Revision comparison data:

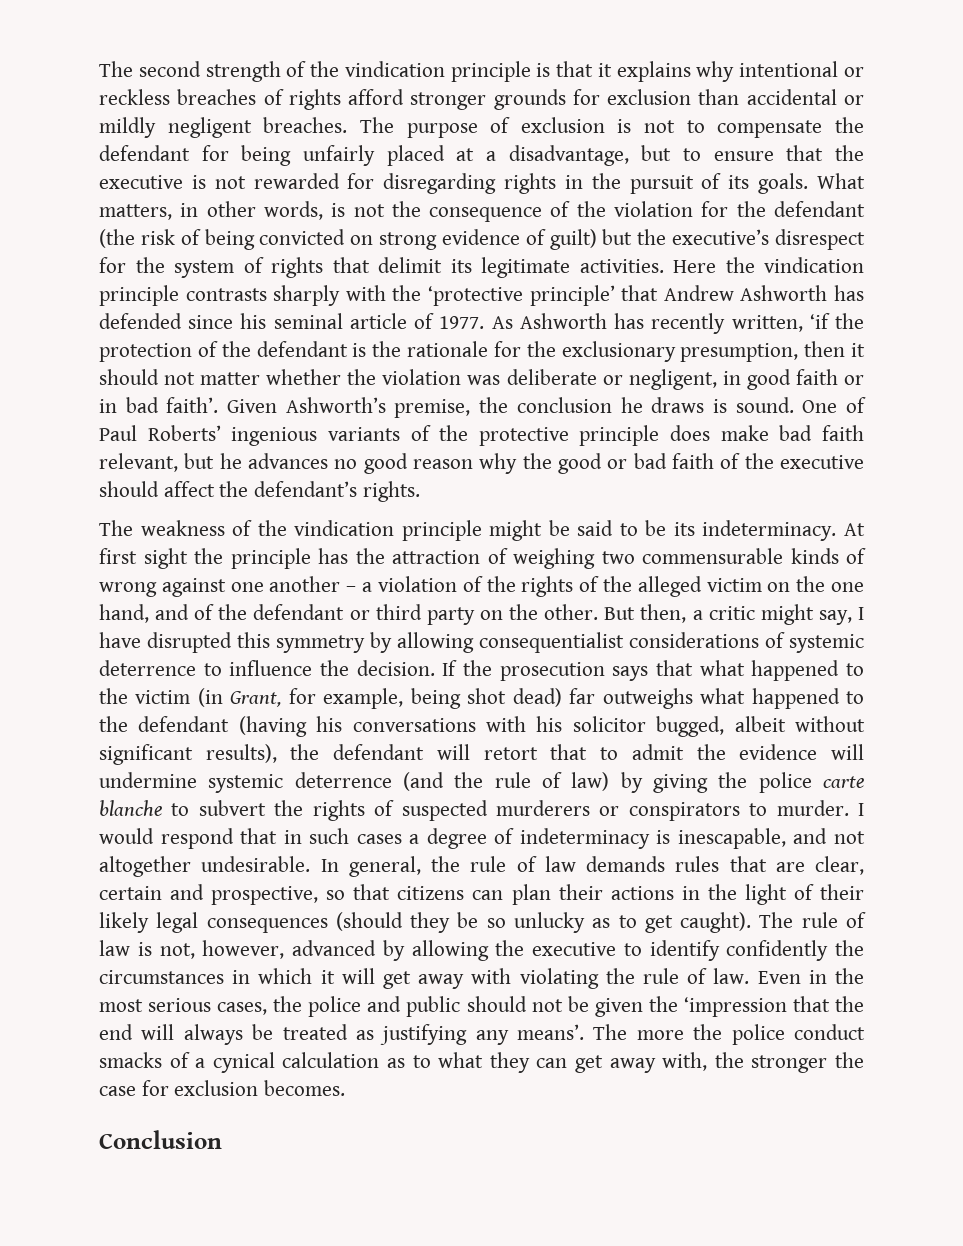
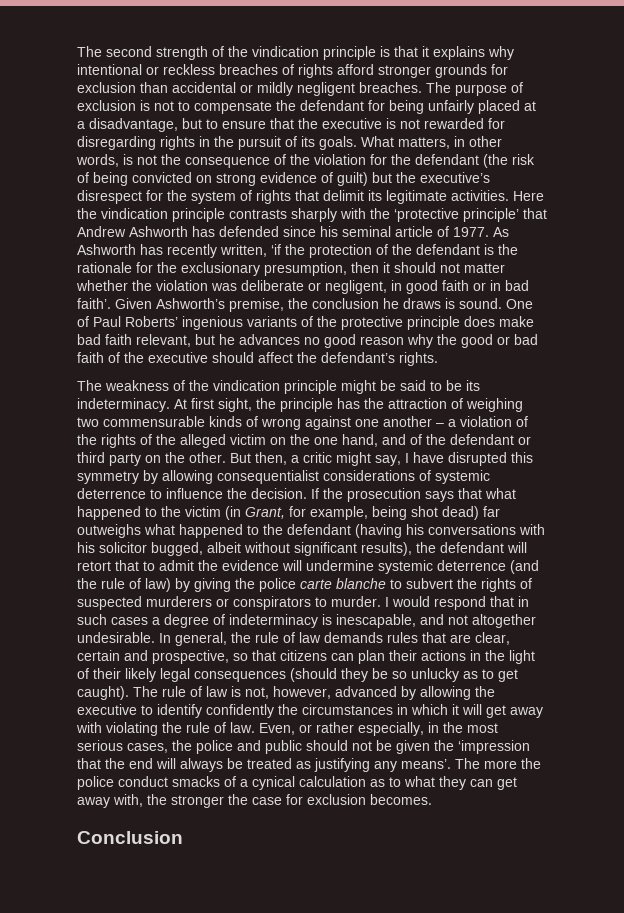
[143,548,188,569] sight -> [218,398,252,412] sight,
[757,971,801,984] Even -> [259,722,424,736] Even, or rather especially,

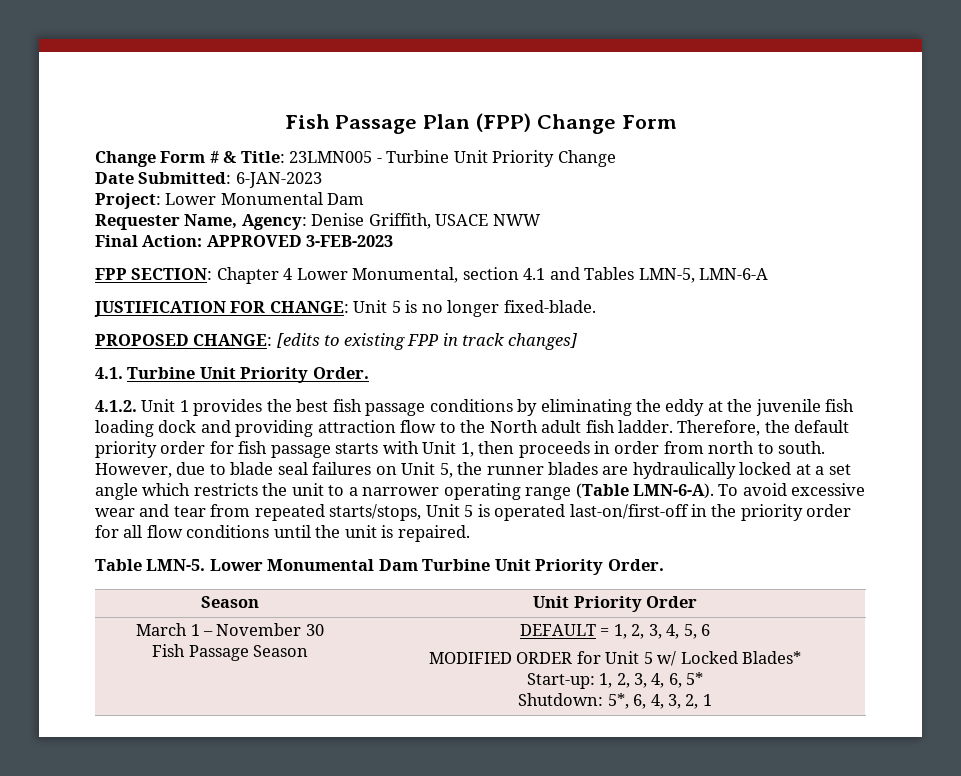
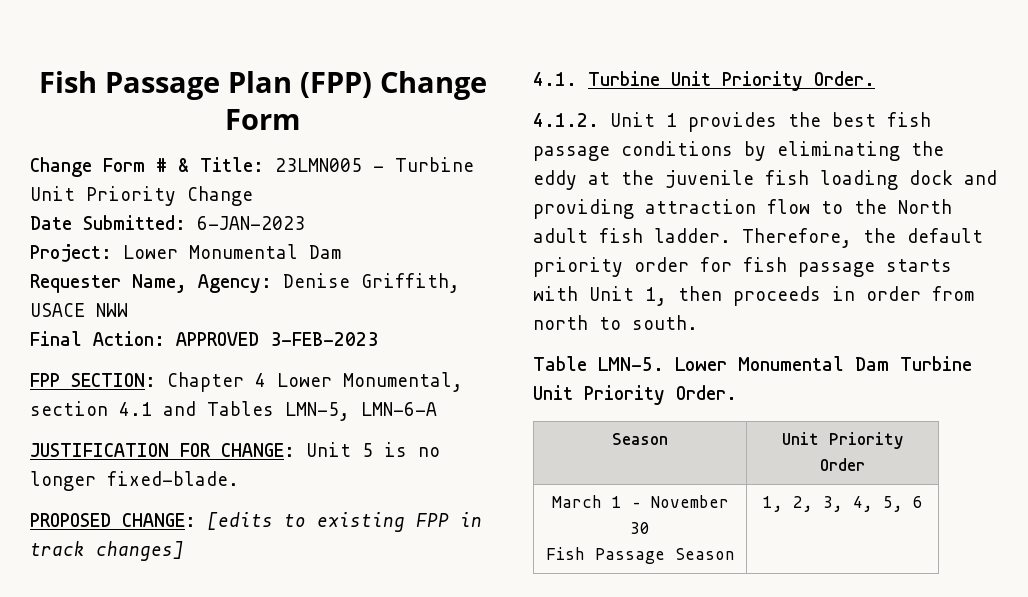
[95,462,851,479] [95,483,866,500] [95,504,852,521] [95,525,470,542] However, due to blade seal failures on Unit 5, the runner blades are hydraulically locked at a set angle which restricts the unit to a narrower operating range (Table LMN-6-A). To avoid excessive wear and tear from repeated starts/stops, Unit 5 is operated last-on/first-off in the priority order for all flow conditions until the unit is repaired. -> (698, 322) none
[519,624,610,636] DEFAULT = -> (735, 554) none
[428,651,802,666] [526,672,704,689] [518,693,712,709] // MODIFIED ORDER for Unit 5 w/ Locked Blades* // Start-up: 1, 2, 3, 4, 6, 5* // Shutdown: 5*, 6, 4, 3, 2, 1 -> (923, 502) none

**Job**
The records must be restated word for word, apart from any images.

**Reply**
[143,548,188,569] sight -> [218,398,252,412] sight,
[757,971,801,984] Even -> [259,722,424,736] Even, or rather especially,

[95,462,851,479] [95,483,866,500] [95,504,852,521] [95,525,470,542] However, due to blade seal failures on Unit 5, the runner blades are hydraulically locked at a set angle which restricts the unit to a narrower operating range (Table LMN-6-A). To avoid excessive wear and tear from repeated starts/stops, Unit 5 is operated last-on/first-off in the priority order for all flow conditions until the unit is repaired. -> (698, 322) none
[519,624,610,636] DEFAULT = -> (735, 554) none
[428,651,802,666] [526,672,704,689] [518,693,712,709] // MODIFIED ORDER for Unit 5 w/ Locked Blades* // Start-up: 1, 2, 3, 4, 6, 5* // Shutdown: 5*, 6, 4, 3, 2, 1 -> (923, 502) none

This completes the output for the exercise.